The Rationale for Sampling
Sampling is used to extract a smaller dataset from a large population of data for the purpose of analysis and modeling. Working on a small dataset, as opposed to the whole population, allows us to use computers with fewer resources, such as RAM and disk space, as well as performing the analysis faster.
Sampling is a well-established technique that has been around for more than 100 years. In recent years, big data platforms have been developed and experienced fast adoption. With these platforms the call for using all the data and abandon sampling is growing stronger. The justification for this attitude is that business believes that if we use all the data we will not miss on the small ripples of interest in the data that may be smoothed or ignored when we use sampling. I have two thoughts regarding this argument:
- Very often we are not really interested in the small ripples, we are only interested in the overall trend. If we model the small ripples in the data, the models will over-fit and will not generalize. This means that the model will not be robust.
- We are interested in the small ripples, because we are searching for rare events. In this case, there is a good argument against sampling.
In common applications of predictive modeling in credit scoring and marketing, we are only interested in learning the trend and sampling is still a valid option. However, in some special applications, such as fraud analysis, we are more focused on rare events than the overall trend and we should take advantage of the big data platforms.
There is, however, another justification for the Big Data platforms. The argument is based on the need of organizations to have one version of the truth! Currently, the data in most organizations are scattered over many data warehouses, data marts and small databases and files across the functional areas of the business. Therefore, it is not uncommon that different departments produce different reports on the same set of metrics. This vision of Big Data repository, such as data lakes, is to centralize all the organization data and all the organization operations as well as analytics run on it. This vision also results in better security and tighter control on data access across the organization.

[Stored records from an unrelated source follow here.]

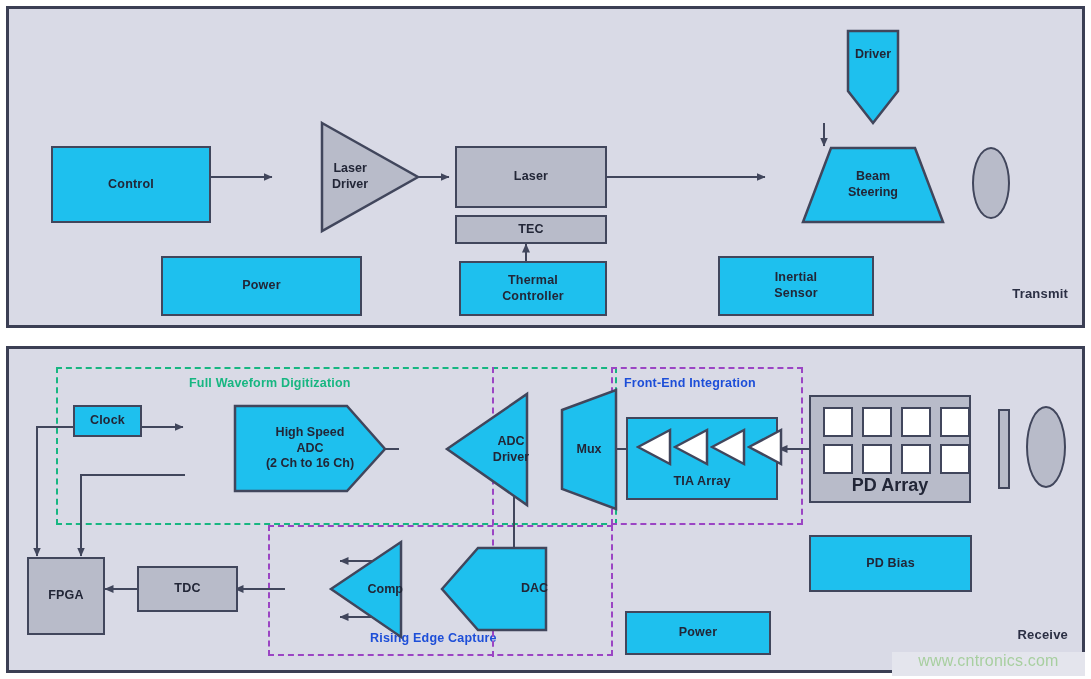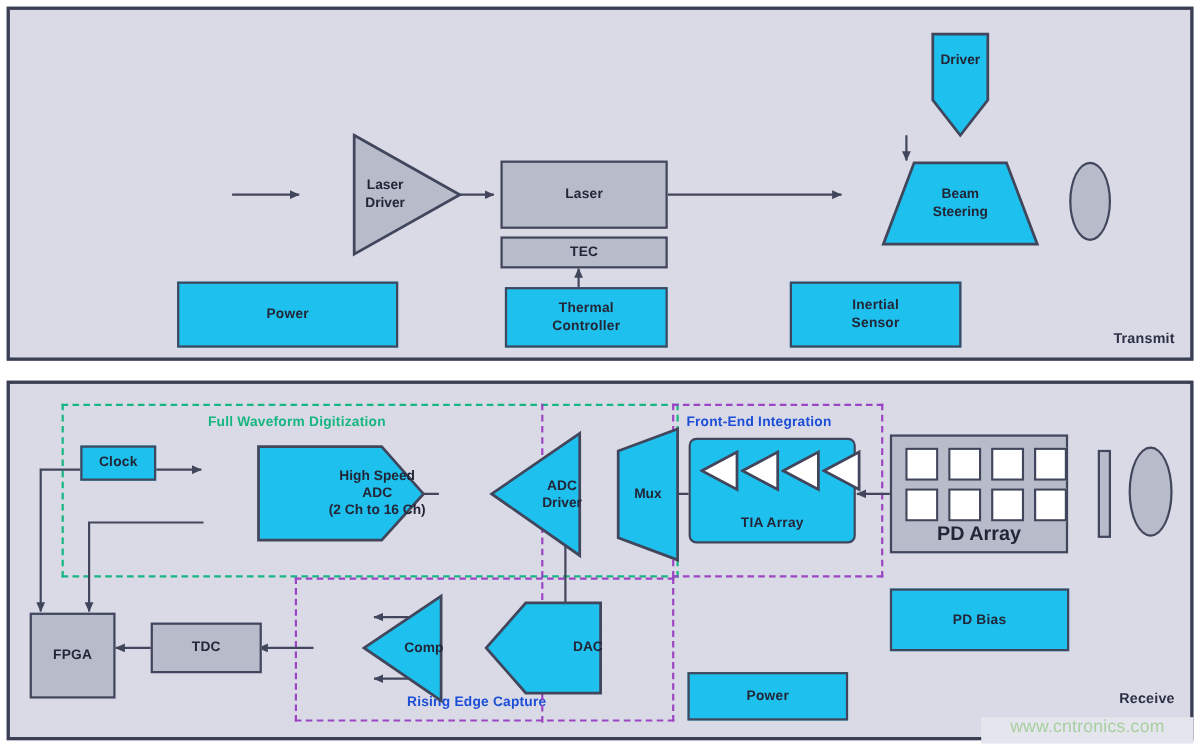--- a/index.html
+++ b/index.html
@@ -85,6 +85,9 @@
       <line x1="815" y1="114" x2="815" y2="137" stroke="#41465c" stroke-width="2" marker-end="url(#ah-tx)"></line>
     </svg>
 
+    <div class="node rect cy" id="node-control" style="left:42px;top:137px;width:160px;height:77px;">
+      <span>Control</span>
+    </div>
 
     <div class="shape" id="node-laser-driver" style="left:263px;top:112px;width:100px;height:112px;">
       <svg width="100" height="112" viewBox="0 0 100 112">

Integrity checks and sample validation
Once a sample is drawn from a population, the first task the analyst must perform is to conduct some integrity checks and ascertain that the sample represents the population. These include the following key items:
- Range of values and distribution: the range of values and their distributions in all the variables in the sample should be similar to that in the population. Specific attention should be given to nominal variables; where all the distinct categories of the variables that exist in the population should be represented in the sample. There are many methods to test the similarity between the distributions of values. We will dedicate a separate article to the subject.

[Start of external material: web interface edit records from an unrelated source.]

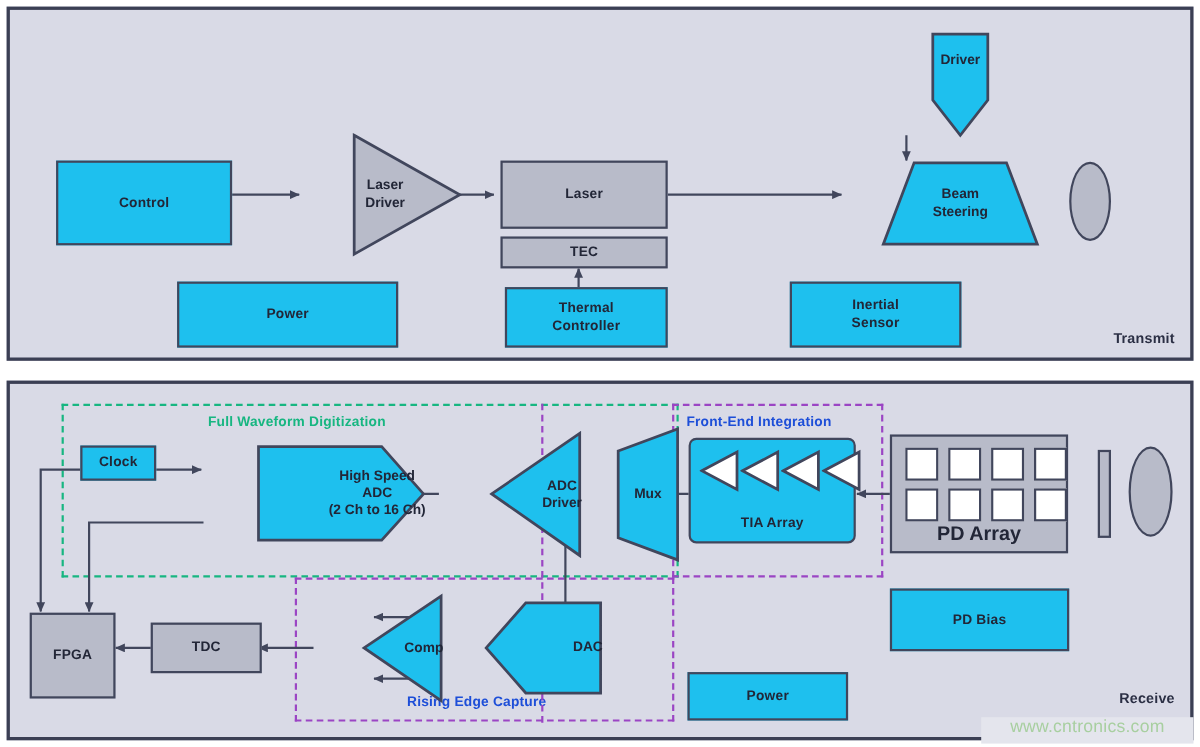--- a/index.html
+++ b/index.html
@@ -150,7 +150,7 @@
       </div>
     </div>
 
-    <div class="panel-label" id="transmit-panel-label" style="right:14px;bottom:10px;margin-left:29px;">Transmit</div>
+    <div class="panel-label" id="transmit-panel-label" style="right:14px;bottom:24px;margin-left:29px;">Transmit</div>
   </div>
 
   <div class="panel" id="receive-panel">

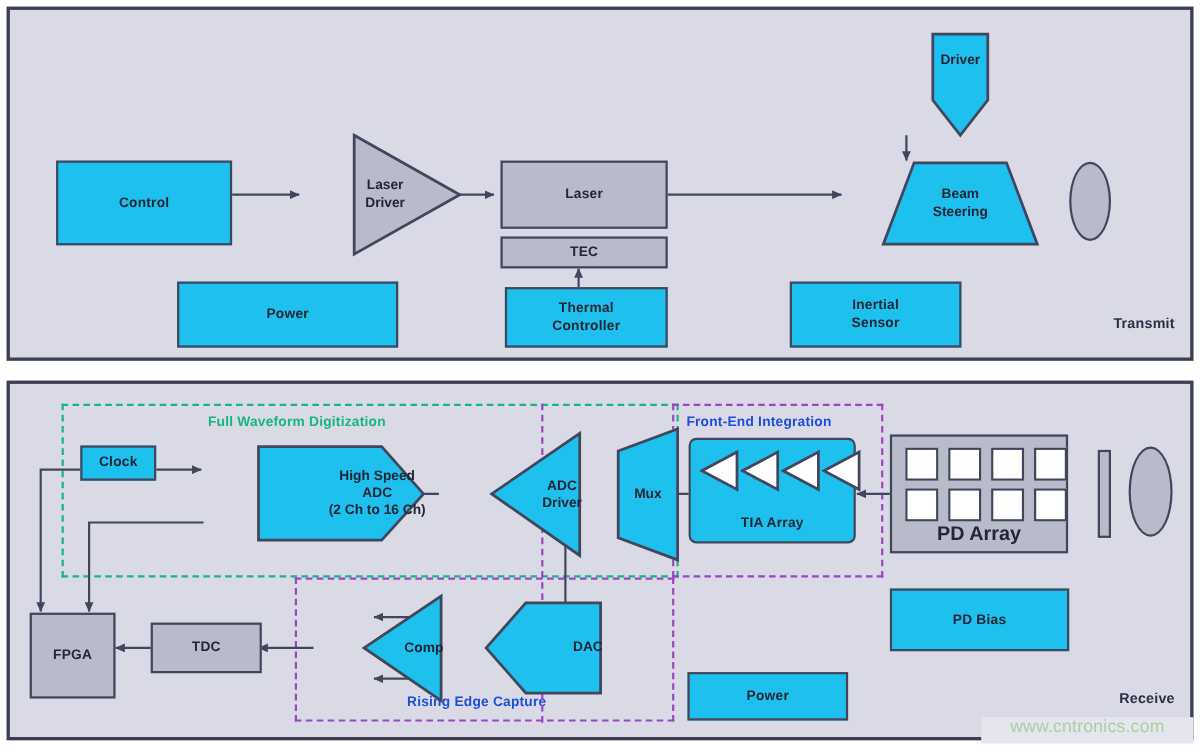--- a/index.html
+++ b/index.html
@@ -206,7 +206,7 @@
       <svg width="154" height="89" viewBox="0 0 154 89">
         <polygon points="2,2 114,2 152,45 114,87 2,87" fill="#1ec0ee" stroke="#41465c" stroke-width="2.5" stroke-linejoin="miter"></polygon>
       </svg>
-      <div class="lbl" style="justify-content:flex-end;">
+      <div class="lbl" style="justify-content:center;">
         <div>
           <div>High Speed</div>
           <div>ADC</div>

- In addition to testing each variable on its own, we should also test that the sample preserves the relationships between the variables. Correlation analysis and decision trees are commonly used to do this.
A frequently asked question is about the minimum sample size. There are many formulas that provide the minimum sample size to fully capture the statistical properties of a population. However, these formulas are restricted to simple cases of one or two variables of restricted types. Unfortunately these formulas do not help with the real datasets encountered in business applications containing hundreds if not thousands of variables of mixed types. In this case, one has to rely on experience and try-and-error to find an acceptable value for the sample size.
The good news is that we don’t need to validate the integrity of the sample in terms of all the variables. We can validate the sample using only the variables of interest. These are the variables that will end up being used in the model(s) and to create the deployment strategy. Therefore, one pragmatic approach to sample validation is to draw the sample, build the model and find the variables that will be used in modeling, scoring and reporting and validate the sample using only these variables.